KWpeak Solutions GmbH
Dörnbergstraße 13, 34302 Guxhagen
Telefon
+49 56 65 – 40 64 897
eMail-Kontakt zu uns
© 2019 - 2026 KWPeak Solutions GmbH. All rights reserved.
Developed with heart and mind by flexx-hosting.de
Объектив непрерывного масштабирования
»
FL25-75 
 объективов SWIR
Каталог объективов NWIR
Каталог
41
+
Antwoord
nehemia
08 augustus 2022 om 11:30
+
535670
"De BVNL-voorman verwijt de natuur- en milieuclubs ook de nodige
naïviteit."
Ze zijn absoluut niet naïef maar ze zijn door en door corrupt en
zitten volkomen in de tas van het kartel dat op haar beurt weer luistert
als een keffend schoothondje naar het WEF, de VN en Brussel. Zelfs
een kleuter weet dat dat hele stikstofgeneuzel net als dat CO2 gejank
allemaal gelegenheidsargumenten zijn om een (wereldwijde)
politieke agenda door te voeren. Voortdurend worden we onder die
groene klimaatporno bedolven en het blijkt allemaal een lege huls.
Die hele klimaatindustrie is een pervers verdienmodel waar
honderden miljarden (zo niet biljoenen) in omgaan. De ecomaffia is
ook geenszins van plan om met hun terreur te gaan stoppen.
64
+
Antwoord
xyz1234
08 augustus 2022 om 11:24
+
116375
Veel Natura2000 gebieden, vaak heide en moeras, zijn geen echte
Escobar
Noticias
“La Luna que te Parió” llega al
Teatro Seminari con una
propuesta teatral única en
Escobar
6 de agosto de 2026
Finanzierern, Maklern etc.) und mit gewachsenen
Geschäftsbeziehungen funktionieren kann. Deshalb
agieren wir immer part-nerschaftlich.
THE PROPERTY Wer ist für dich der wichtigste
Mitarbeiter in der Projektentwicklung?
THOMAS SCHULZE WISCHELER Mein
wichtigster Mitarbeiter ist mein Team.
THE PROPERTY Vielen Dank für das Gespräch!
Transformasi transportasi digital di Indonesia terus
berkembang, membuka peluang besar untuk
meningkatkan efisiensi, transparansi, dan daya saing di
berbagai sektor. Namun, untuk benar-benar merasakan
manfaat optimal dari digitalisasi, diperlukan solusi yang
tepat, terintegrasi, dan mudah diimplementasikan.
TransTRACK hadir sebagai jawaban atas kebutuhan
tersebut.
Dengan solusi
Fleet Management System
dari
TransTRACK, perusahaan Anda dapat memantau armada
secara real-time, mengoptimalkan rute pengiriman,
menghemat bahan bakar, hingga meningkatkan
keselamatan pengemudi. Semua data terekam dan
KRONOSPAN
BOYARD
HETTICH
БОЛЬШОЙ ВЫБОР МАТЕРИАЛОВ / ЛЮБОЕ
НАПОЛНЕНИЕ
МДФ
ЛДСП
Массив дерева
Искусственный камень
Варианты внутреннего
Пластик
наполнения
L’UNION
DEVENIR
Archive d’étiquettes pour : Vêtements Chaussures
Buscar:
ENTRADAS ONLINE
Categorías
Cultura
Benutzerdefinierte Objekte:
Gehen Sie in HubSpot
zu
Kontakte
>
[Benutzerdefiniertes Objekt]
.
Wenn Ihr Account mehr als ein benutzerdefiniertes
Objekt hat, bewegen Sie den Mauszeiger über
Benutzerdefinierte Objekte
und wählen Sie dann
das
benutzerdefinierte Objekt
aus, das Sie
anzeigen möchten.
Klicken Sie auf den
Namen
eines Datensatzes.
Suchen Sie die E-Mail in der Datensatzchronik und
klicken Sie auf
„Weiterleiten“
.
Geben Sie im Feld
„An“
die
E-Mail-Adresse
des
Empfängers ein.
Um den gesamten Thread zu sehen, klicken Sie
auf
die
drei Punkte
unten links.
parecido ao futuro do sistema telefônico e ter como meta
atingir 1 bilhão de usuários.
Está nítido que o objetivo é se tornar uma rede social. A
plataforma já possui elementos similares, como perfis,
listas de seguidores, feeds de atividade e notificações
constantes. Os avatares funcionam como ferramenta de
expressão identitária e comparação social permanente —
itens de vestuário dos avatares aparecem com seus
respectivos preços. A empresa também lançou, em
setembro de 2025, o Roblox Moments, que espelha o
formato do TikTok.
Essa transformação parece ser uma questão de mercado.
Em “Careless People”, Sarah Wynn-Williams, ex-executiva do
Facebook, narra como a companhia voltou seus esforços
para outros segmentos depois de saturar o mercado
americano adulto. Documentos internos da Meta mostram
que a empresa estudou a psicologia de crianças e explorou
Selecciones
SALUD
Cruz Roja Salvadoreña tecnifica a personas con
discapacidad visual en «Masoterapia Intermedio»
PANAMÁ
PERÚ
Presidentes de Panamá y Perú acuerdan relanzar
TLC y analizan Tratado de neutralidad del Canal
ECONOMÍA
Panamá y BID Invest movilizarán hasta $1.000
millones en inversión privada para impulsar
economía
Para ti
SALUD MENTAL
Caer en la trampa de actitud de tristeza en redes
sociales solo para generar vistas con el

• Request
Each entry needs to be given again exactly as it stands.

• Response area
KWpeak Solutions GmbH
Dörnbergstraße 13, 34302 Guxhagen
Telefon
+49 56 65 – 40 64 897
eMail-Kontakt zu uns
© 2019 - 2026 KWPeak Solutions GmbH. All rights reserved.
Developed with heart and mind by flexx-hosting.de
Объектив непрерывного масштабирования
»
FL25-75 
 объективов SWIR
Каталог объективов NWIR
Каталог
41
+
Antwoord
nehemia
08 augustus 2022 om 11:30
+
535670
"De BVNL-voorman verwijt de natuur- en milieuclubs ook de nodige
naïviteit."
Ze zijn absoluut niet naïef maar ze zijn door en door corrupt en
zitten volkomen in de tas van het kartel dat op haar beurt weer luistert
als een keffend schoothondje naar het WEF, de VN en Brussel. Zelfs
een kleuter weet dat dat hele stikstofgeneuzel net als dat CO2 gejank
allemaal gelegenheidsargumenten zijn om een (wereldwijde)
politieke agenda door te voeren. Voortdurend worden we onder die
groene klimaatporno bedolven en het blijkt allemaal een lege huls.
Die hele klimaatindustrie is een pervers verdienmodel waar
honderden miljarden (zo niet biljoenen) in omgaan. De ecomaffia is
ook geenszins van plan om met hun terreur te gaan stoppen.
64
+
Antwoord
xyz1234
08 augustus 2022 om 11:24
+
116375
Veel Natura2000 gebieden, vaak heide en moeras, zijn geen echte
Escobar
Noticias
“La Luna que te Parió” llega al
Teatro Seminari con una
propuesta teatral única en
Escobar
6 de agosto de 2026
Finanzierern, Maklern etc.) und mit gewachsenen
Geschäftsbeziehungen funktionieren kann. Deshalb
agieren wir immer part-nerschaftlich.
THE PROPERTY Wer ist für dich der wichtigste
Mitarbeiter in der Projektentwicklung?
THOMAS SCHULZE WISCHELER Mein
wichtigster Mitarbeiter ist mein Team.
THE PROPERTY Vielen Dank für das Gespräch!
Transformasi transportasi digital di Indonesia terus
berkembang, membuka peluang besar untuk
meningkatkan efisiensi, transparansi, dan daya saing di
berbagai sektor. Namun, untuk benar-benar merasakan
manfaat optimal dari digitalisasi, diperlukan solusi yang
tepat, terintegrasi, dan mudah diimplementasikan.
TransTRACK hadir sebagai jawaban atas kebutuhan
tersebut.
Dengan solusi
Fleet Management System
dari
TransTRACK, perusahaan Anda dapat memantau armada
secara real-time, mengoptimalkan rute pengiriman,
menghemat bahan bakar, hingga meningkatkan
keselamatan pengemudi. Semua data terekam dan
KRONOSPAN
BOYARD
HETTICH
БОЛЬШОЙ ВЫБОР МАТЕРИАЛОВ / ЛЮБОЕ
НАПОЛНЕНИЕ
МДФ
ЛДСП
Массив дерева
Искусственный камень
Варианты внутреннего
Пластик
наполнения
L’UNION
DEVENIR
Archive d’étiquettes pour : Vêtements Chaussures
Buscar:
ENTRADAS ONLINE
Categorías
Cultura
Benutzerdefinierte Objekte:
Gehen Sie in HubSpot
zu
Kontakte
>
[Benutzerdefiniertes Objekt]
.
Wenn Ihr Account mehr als ein benutzerdefiniertes
Objekt hat, bewegen Sie den Mauszeiger über
Benutzerdefinierte Objekte
und wählen Sie dann
das
benutzerdefinierte Objekt
aus, das Sie
anzeigen möchten.
Klicken Sie auf den
Namen
eines Datensatzes.
Suchen Sie die E-Mail in der Datensatzchronik und
klicken Sie auf
„Weiterleiten“
.
Geben Sie im Feld
„An“
die
E-Mail-Adresse
des
Empfängers ein.
Um den gesamten Thread zu sehen, klicken Sie
auf
die
drei Punkte
unten links.
parecido ao futuro do sistema telefônico e ter como meta
atingir 1 bilhão de usuários.
Está nítido que o objetivo é se tornar uma rede social. A
plataforma já possui elementos similares, como perfis,
listas de seguidores, feeds de atividade e notificações
constantes. Os avatares funcionam como ferramenta de
expressão identitária e comparação social permanente —
itens de vestuário dos avatares aparecem com seus
respectivos preços. A empresa também lançou, em
setembro de 2025, o Roblox Moments, que espelha o
formato do TikTok.
Essa transformação parece ser uma questão de mercado.
Em “Careless People”, Sarah Wynn-Williams, ex-executiva do
Facebook, narra como a companhia voltou seus esforços
para outros segmentos depois de saturar o mercado
americano adulto. Documentos internos da Meta mostram
que a empresa estudou a psicologia de crianças e explorou
Selecciones
SALUD
Cruz Roja Salvadoreña tecnifica a personas con
discapacidad visual en «Masoterapia Intermedio»
PANAMÁ
PERÚ
Presidentes de Panamá y Perú acuerdan relanzar
TLC y analizan Tratado de neutralidad del Canal
ECONOMÍA
Panamá y BID Invest movilizarán hasta $1.000
millones en inversión privada para impulsar
economía
Para ti
SALUD MENTAL
Caer en la trampa de actitud de tristeza en redes
sociales solo para generar vistas con el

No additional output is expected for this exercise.